A Gradle plugin for applying project version from Git tags.
Made with ❤️ by Widen.
This plugin moves your project version out of the build.gradle
file, and instead uses Git tags as the canonical source of truth for version numbers. This makes it easier to maintain nice version numbers and eliminate "Bump version" commits.
Version numbers that are generated are based off of the output of running git describe --tags
in your repository with a few minor changes. Generally the version number syntax follows the below scheme:
(last tagged version)
+
(commits since last tag)-
(current commit hash) (-dirty
if dirty)
Apply the plugin using the standard plugins
configuration:
plugins {
id 'com.widen.versioning' version '<current version>'
}
Once the plugin is applied, your project will now infer the current project version automatically based on the most recent release in your Git repository. Be sure to remove any version '<version>'
lines in your build.gradle
, or the version number will get overwritten.

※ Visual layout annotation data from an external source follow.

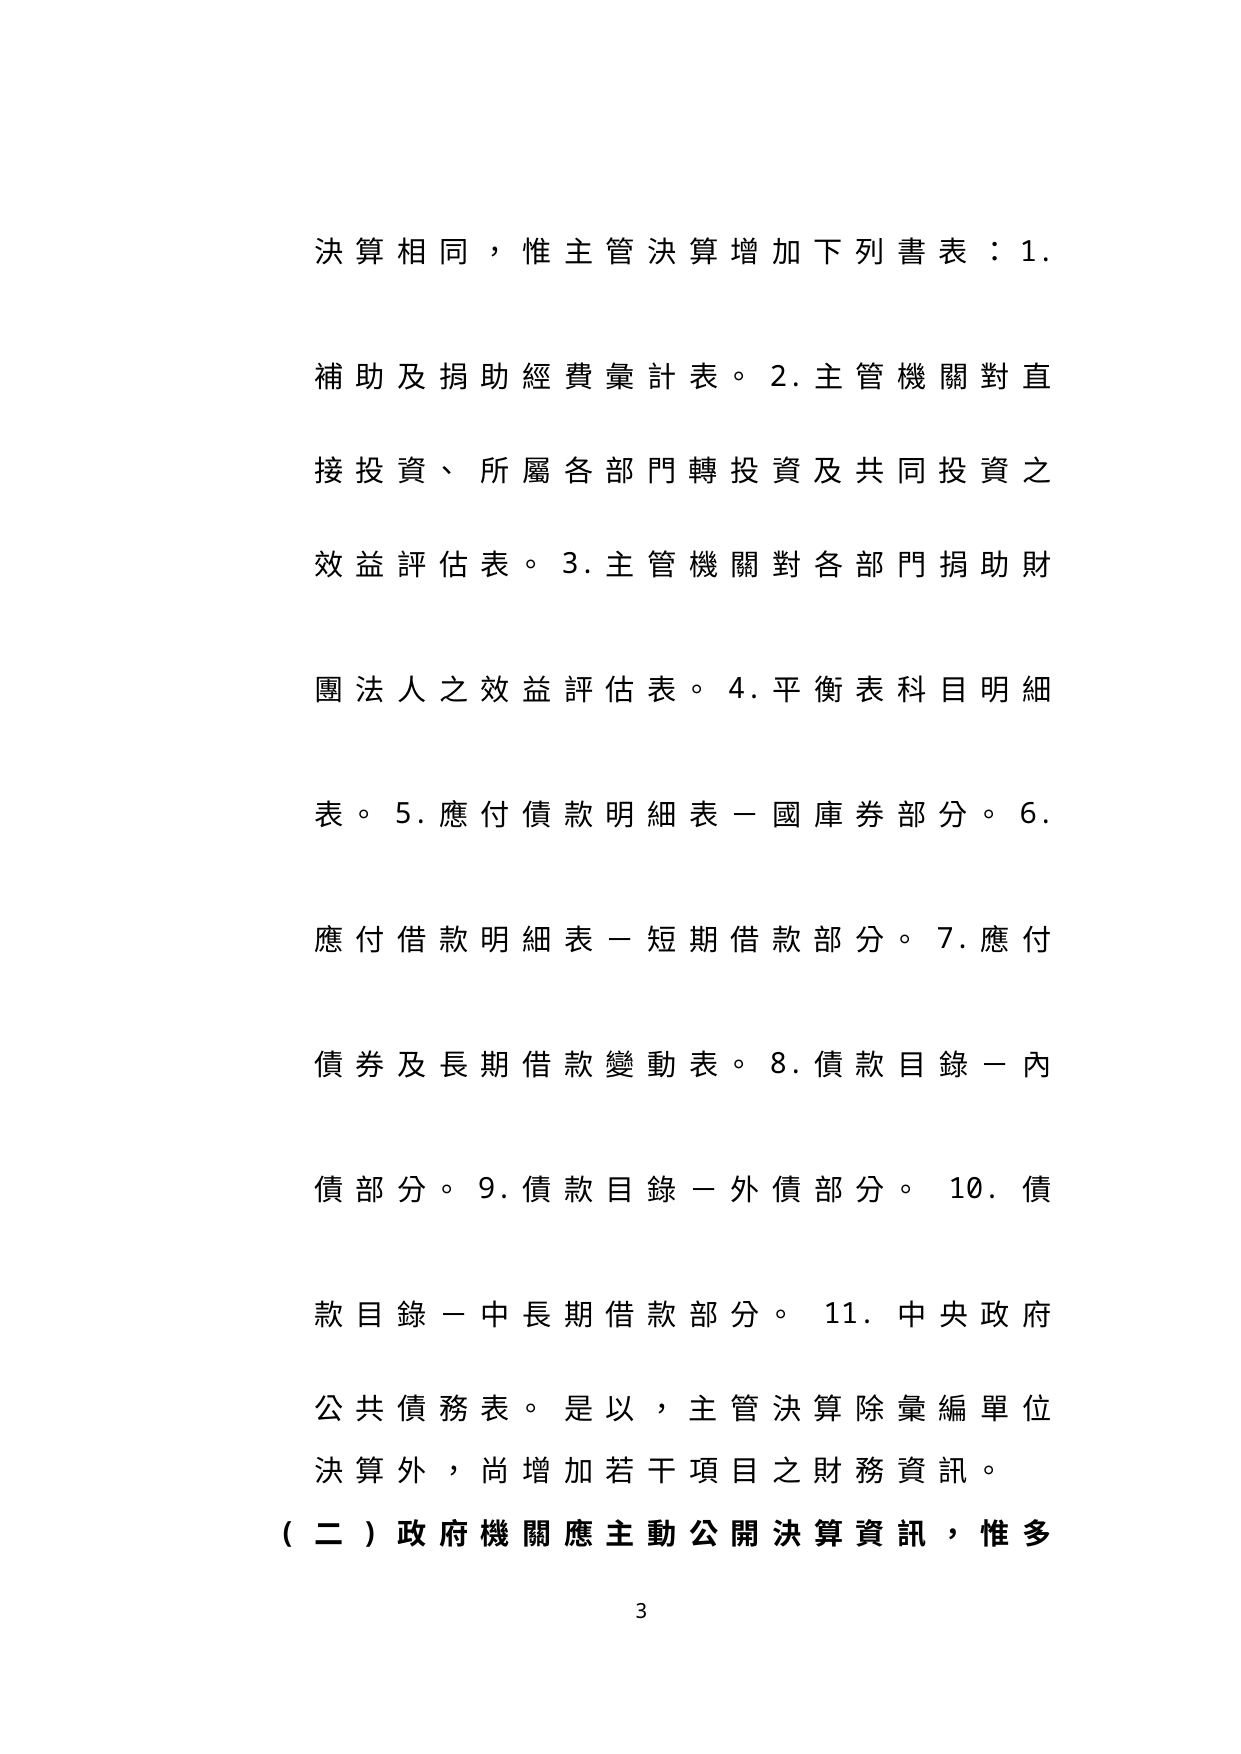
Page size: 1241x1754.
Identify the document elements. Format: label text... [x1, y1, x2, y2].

text 決算相同，惟主管決算增加下列書表：1.補助及捐助經費彙計表。2.主管機關對直接投資、所屬各部門轉投資及共同投資之效益評估表。3.主管機關對各部門捐助財團法人之效益評估表。4.平衡表科目明細表。5.應付債款明細表－國庫券部分。6.應付借款明細表－短期借款部分。7.應付債券及長期借款變動表。8.債款目錄－內債部分。9.債款目錄－外債部分。10.債款目錄－中長期借款部分。11.中央政府公共債務表。是以，主管決算除彙編單位決算外，尚增加若干項目之財務資訊。 [271, 177, 1058, 1490]
text (二)政府機關應主動公開決算資訊，惟多 [242, 1490, 1058, 1552]
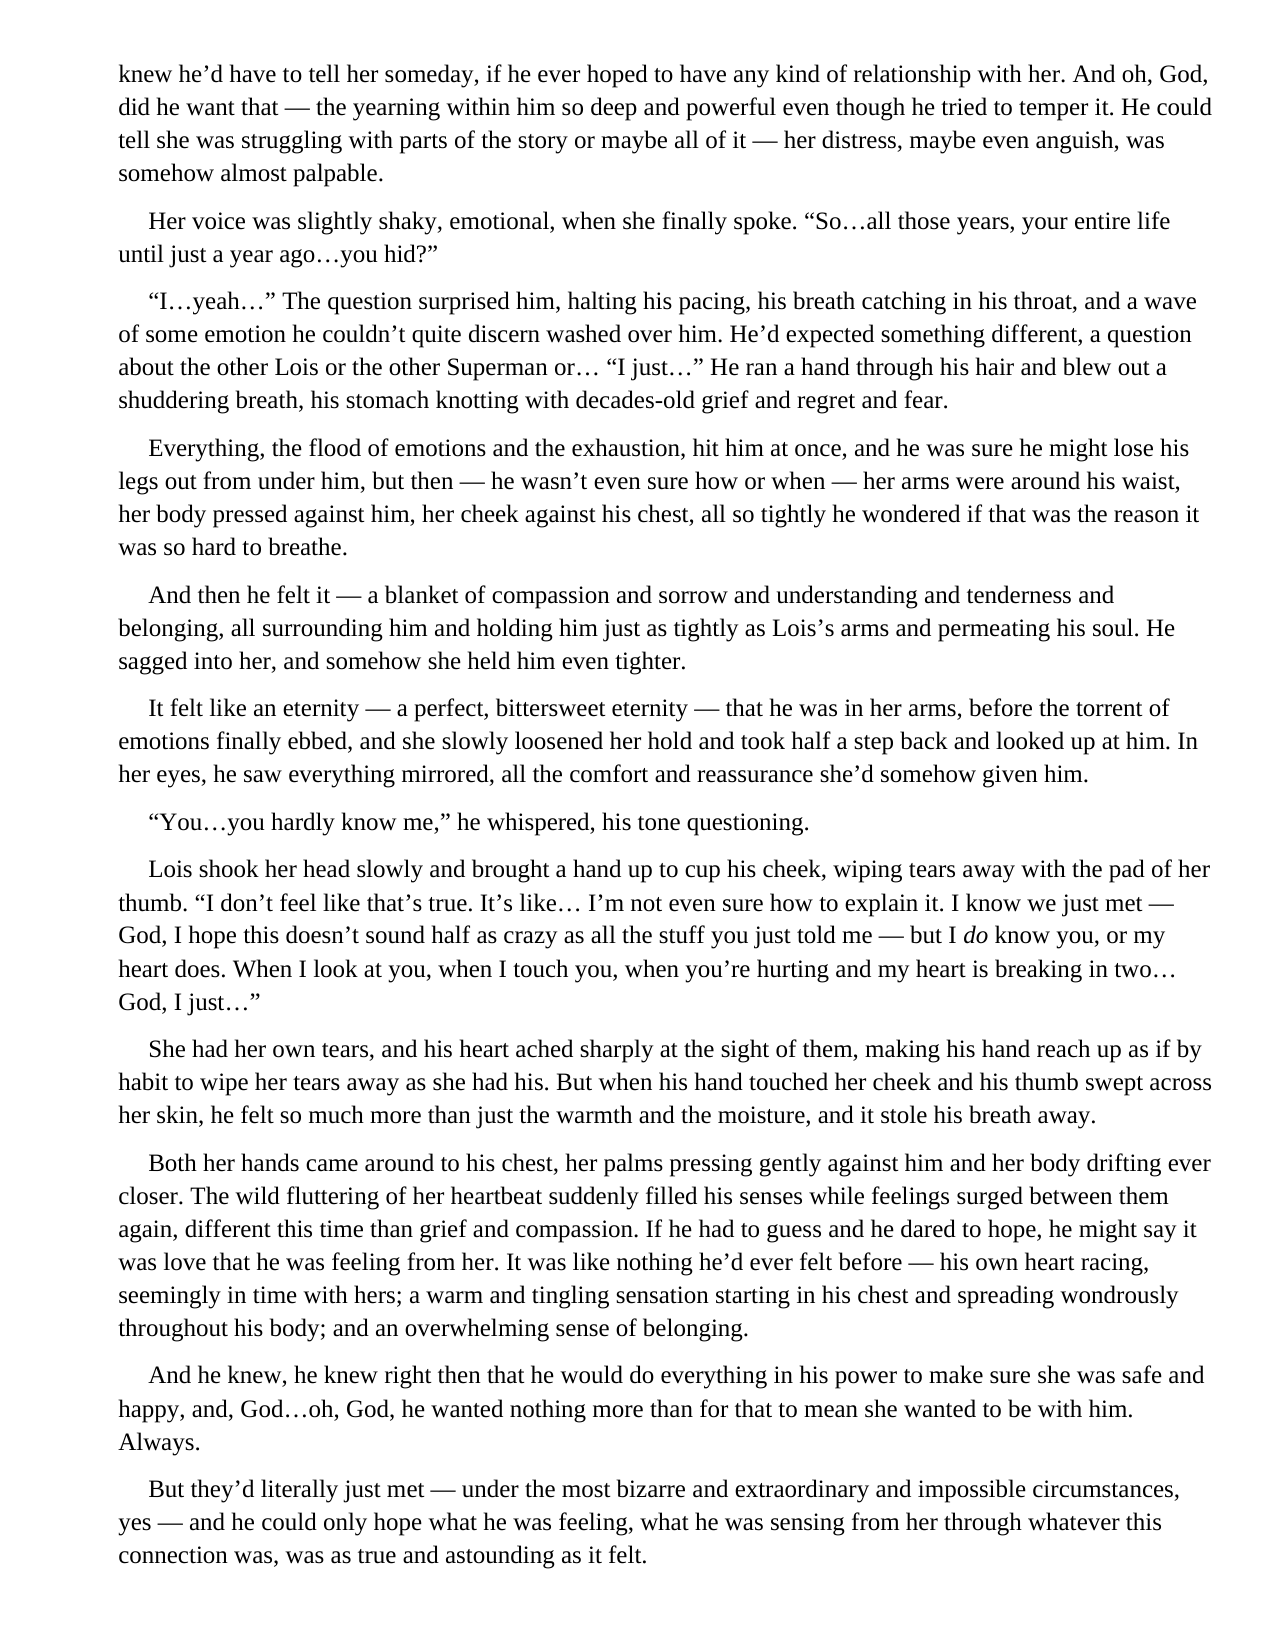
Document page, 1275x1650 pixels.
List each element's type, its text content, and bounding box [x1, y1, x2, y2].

text Lois shook her head slowly and brought a hand up to cup his cheek, wiping tears away with the pad of her thumb. “I don’t feel like that’s true. It’s like… I’m not even sure how to explain it. I know we just met — God, I hope this doesn’t sound half as crazy as all the stuff you just told me — but I do know you, or my heart does. When I look at you, when I touch you, when you’re hurting and my heart is breaking in two… God, I just…” [118, 854, 1216, 1015]
text Everything, the flood of emotions and the exhaustion, hit him at once, and he was sure he might lose his legs out from under him, but then — he wasn’t even sure how or when — her arms were around his waist, her body pressed against him, her cheek against his chest, all so tightly he wondered if that was the reason it was so hard to breathe. [118, 433, 1216, 561]
text It felt like an eternity — a perfect, bittersweet eternity — that he was in her arms, before the torrent of emotions finally ebbed, and she slowly loosened her hold and took half a step back and looked up at him. In her eyes, he saw everything mirrored, all the comfort and reassurance she’d somehow given him. [118, 693, 1216, 788]
text But they’d literally just met — under the most bizarre and extraordinary and impossible circumstances, yes — and he could only hope what he was feeling, what he was sensing from her through whatever this connection was, was as true and astounding as it felt. [118, 1474, 1216, 1569]
text And he knew, he knew right then that he would do everything in his power to make sure she was safe and happy, and, God…oh, God, he wanted nothing more than for that to mean she wanted to be with him. Always. [118, 1361, 1216, 1455]
text And then he felt it — a blanket of compassion and sorrow and understanding and tenderness and belonging, all surrounding him and holding him just as tightly as Lois’s arms and permeating his soul. He sagged into her, and somehow she held him even tighter. [118, 580, 1216, 674]
text “I…yeah…” The question surprised him, halting his pacing, his breath catching in his throat, and a wave of some emotion he couldn’t quite discern washed over him. He’d expected something different, a question about the other Lois or the other Superman or… “I just…” He ran a hand through his hair and blew out a shuddering breath, his stomach knotting with decades-old grief and regret and fear. [118, 286, 1216, 414]
text Her voice was slightly shaky, emotional, when she finally spoke. “So…all those years, your entire life until just a year ago…you hid?” [118, 206, 1216, 267]
text knew he’d have to tell her someday, if he ever hoped to have any kind of relationship with her. And oh, God, did he want that — the yearning within him so deep and powerful even though he tried to temper it. He could tell she was struggling with parts of the story or maybe all of it — her distress, maybe even anguish, was somehow almost palpable. [118, 59, 1216, 187]
text She had her own tears, and his heart ached sharply at the sight of them, making his hand reach up as if by habit to wipe her tears away as she had his. But when his hand touched her cheek and his thumb swept across her skin, he felt so much more than just the warmth and the moisture, and it stole his breath away. [118, 1034, 1216, 1129]
text “You…you hardly know me,” he whispered, his tone questioning. [118, 807, 1216, 836]
text Both her hands came around to his chest, her palms pressing gently against him and her body drifting ever closer. The wild fluttering of her heartbeat suddenly filled his senses while feelings surged between them again, different this time than grief and compassion. If he had to guess and he dared to hope, he might say it was love that he was feeling from her. It was like nothing he’d ever felt before — his own heart racing, seemingly in time with hers; a warm and tingling sensation starting in his chest and spreading wondrously throughout his body; and an overwhelming sense of belonging. [118, 1148, 1216, 1342]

The default settings should be good enough for most projects, but there are a couple of settings you can set to change how versions are generated if you need them. For example, if your Git tags are prefixed with a v
, you can have versions generated only from such tags and then have the prefix removed using the tagPrefix
setting:
versioning {
tagPrefix = 'v'
}
Below are all the available settings and what they do.
Name | Default value | Description |
---|---|---|
tagPrefix |
null |
A prefix that tags must start with in order to be considered a version tag. The prefix is removed from the final version string. |
excludeTags |
null |
A regular expression for tags that should be ignored. |
useCommitHashDefault |
true |
Whether the abbreviated commit hash should be used as a version number if no tags are available. |
initialVersion |
"0.0.0" |
An initial version number to use if no tags are available. Can also be overridden by setting version manually. |
dirtyMark |
true |
Whether a -dirty suffix should be added to the version string if the Git working directory is dirty. |
If you are using Travis, the following configuration works quite nicely:
after_success:
- test "$TRAVIS_PULL_REQUEST" = false && ./gradlew publish
Version numbers generated by this plugin do follow the Semantic Versioning 2.0.0 spec, but with a caveat. SemVer does not have the concept of post-release versions or semantically meaningful build numbers, so we put the current build number into the version build metadata (everything following the +
). This works, but most SemVer parsers ignore this part of the version in comparisons (as the spec says it SHOULD be ignored), so be careful if you are doing any parsing on the version number yourself.
This Gradle plugin uses the most recent version of itself to determine its next version, so preparing a new release of gradle-versioning
is much like releasing a normal project using this plugin. Simply publish a new tag in the Git repository, and a build will be published to the Maven repository automatically.
Available under the Apache-2.0 license. See the license file for details.